### ASSIGNMENT 1
In the Owen Kydd interview below, retype the part that opens with the words containing "OK: That’s exactly" and closes with "time of the photograph.".
### ASSIGNMENT 2
Recast the paragraph of the Owen Kydd interview below that begins "Owen Kydd is a Los Angeles–based artist" as a short bulleted list that keeps its main facts.

### DOCUMENT SEGMENT
————

Interview with Owen Kydd
Owen Kydd is a Los Angeles–based artist who has recently garnered attention for his “durational photographs,” video works that run four to six minutes and explore the interstitial space between still photography and cinema. Curator Charlotte Cotton discussed Kydd’s work in her article “Nine Years, A Million Conceptual Miles,” published in Aperture’s Spring 2013 issue. Here, Kydd speaks with Aperture about his work and its relation to still imagery, experimental cinema, and technology. The interview is one of a series of online-only texts commissioned to accompany the Spring 2013 issue, “Hello, Photography,” which examines the state of the medium in a time of great change. —The Editors
Owen Kydd, Excerpt from Canvas Leaves, Torso, and Lantern, 2011, video on forty-inch display screenAperture: How did you arrive at the concept of “durational photographs”?
Owen Kydd: I was thinking about the differences between cinematic moments with photographic qualities and static images with time added and decided that “durational” applied more to the latter. The idea of duration as “incomplete time” seemed to be a way of categorizing a flow of pictures without relying on models drawn from cinematic discourse. It was not a direct challenge to the definition of cinema—my work would likely fall into a strict definition of that category—but a way of proposing the possibility of undoing the time signature of the photograph. Whether a snapshot or a tableau, a photograph denotes the flow of time by its very lack of duration. It reveals the possibility of two types of time, one that is frozen and one that is always mobile. I am trying to reverse the typical effect of the still photograph, to ask people to think about creating stillness out of duration. It’s a performance of photography that I don’t think occurs so readily in the narrative activity of cinema.
AP: Photography’s evolution has always been determined by technology and your work reflects the fact that many cameras can now shoot both stills and video.
OK: That’s exactly it. I started making this work in 2006, when still cameras began to include decent video options. It seems so normal now, but I think when we look back at this development it will be seen not only as a democratization of filmmaking, but also as a considerable marker in the history of still images. In addition to these hybrid cameras, flat screens with resolution that made video look photographic became affordable. Before this people had to rely on projectors, which meant a darkened room, and, even in the gallery space, that’s cinema. It was really in about 2005 or 2006 that technology allowed duration to be a constant variable. I was hoping my project would retroactively define certain conditions of still photographs while actively reversing the absolute time of the photograph.

————

[Records from a collection]
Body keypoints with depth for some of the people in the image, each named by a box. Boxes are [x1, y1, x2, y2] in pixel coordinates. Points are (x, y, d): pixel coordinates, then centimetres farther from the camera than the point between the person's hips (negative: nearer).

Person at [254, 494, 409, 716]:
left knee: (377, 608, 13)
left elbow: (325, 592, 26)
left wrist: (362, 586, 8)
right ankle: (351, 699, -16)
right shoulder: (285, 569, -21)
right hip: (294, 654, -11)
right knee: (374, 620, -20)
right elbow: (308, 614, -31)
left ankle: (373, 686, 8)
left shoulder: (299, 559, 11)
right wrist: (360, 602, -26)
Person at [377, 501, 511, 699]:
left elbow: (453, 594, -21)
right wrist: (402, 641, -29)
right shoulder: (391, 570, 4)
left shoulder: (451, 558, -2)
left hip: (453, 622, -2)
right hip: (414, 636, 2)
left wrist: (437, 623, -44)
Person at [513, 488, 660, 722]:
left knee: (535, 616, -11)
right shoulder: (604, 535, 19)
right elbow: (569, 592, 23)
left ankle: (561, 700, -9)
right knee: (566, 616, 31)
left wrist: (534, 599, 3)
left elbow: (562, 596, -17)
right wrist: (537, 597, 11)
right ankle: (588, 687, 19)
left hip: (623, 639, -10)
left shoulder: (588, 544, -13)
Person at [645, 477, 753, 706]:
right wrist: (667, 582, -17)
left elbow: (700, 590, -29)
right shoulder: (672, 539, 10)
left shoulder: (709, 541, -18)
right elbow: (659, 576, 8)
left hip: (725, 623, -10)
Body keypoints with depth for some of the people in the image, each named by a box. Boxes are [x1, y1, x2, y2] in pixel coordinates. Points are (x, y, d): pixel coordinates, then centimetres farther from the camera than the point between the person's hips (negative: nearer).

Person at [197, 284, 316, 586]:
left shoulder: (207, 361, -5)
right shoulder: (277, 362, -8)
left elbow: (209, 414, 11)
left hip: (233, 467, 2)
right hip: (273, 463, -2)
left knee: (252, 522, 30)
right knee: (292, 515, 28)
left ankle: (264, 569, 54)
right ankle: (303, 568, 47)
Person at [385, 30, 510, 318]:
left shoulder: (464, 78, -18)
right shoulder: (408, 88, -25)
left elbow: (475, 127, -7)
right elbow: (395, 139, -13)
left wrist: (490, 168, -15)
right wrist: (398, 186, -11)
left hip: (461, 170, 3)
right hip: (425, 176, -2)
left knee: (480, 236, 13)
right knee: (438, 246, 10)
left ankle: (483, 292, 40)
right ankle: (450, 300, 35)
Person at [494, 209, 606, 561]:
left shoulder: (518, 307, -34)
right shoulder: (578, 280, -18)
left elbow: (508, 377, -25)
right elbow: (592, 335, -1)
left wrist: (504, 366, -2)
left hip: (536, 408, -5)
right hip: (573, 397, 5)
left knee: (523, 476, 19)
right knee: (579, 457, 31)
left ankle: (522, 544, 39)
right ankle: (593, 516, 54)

————

### EXERCISE SOLUTION 1
OK: That’s exactly it. I started making this work in 2006, when still cameras began to include decent video options. It seems so normal now, but I think when we look back at this development it will be seen not only as a democratization of filmmaking, but also as a considerable marker in the history of still images. In addition to these hybrid cameras, flat screens with resolution that made video look photographic became affordable. Before this people had to rely on projectors, which meant a darkened room, and, even in the gallery space, that’s cinema. It was really in about 2005 or 2006 that technology allowed duration to be a constant variable. I was hoping my project would retroactively define certain conditions of still photographs while actively reversing the absolute time of the photograph.

### EXERCISE SOLUTION 2
- Owen Kydd is a Los Angeles–based artist known for "durational photographs." These are four- to six-minute video works that explore the space between still photography and cinema.
- Curator Charlotte Cotton discussed his work in "Nine Years, A Million Conceptual Miles," in Aperture's Spring 2013 issue.
- In this interview, Kydd talks with Aperture about how his work relates to still imagery, experimental cinema, and technology.
- The interview is one of a series of online-only texts commissioned for the Spring 2013 issue, "Hello, Photography." That issue examines the state of the medium in a time of great change.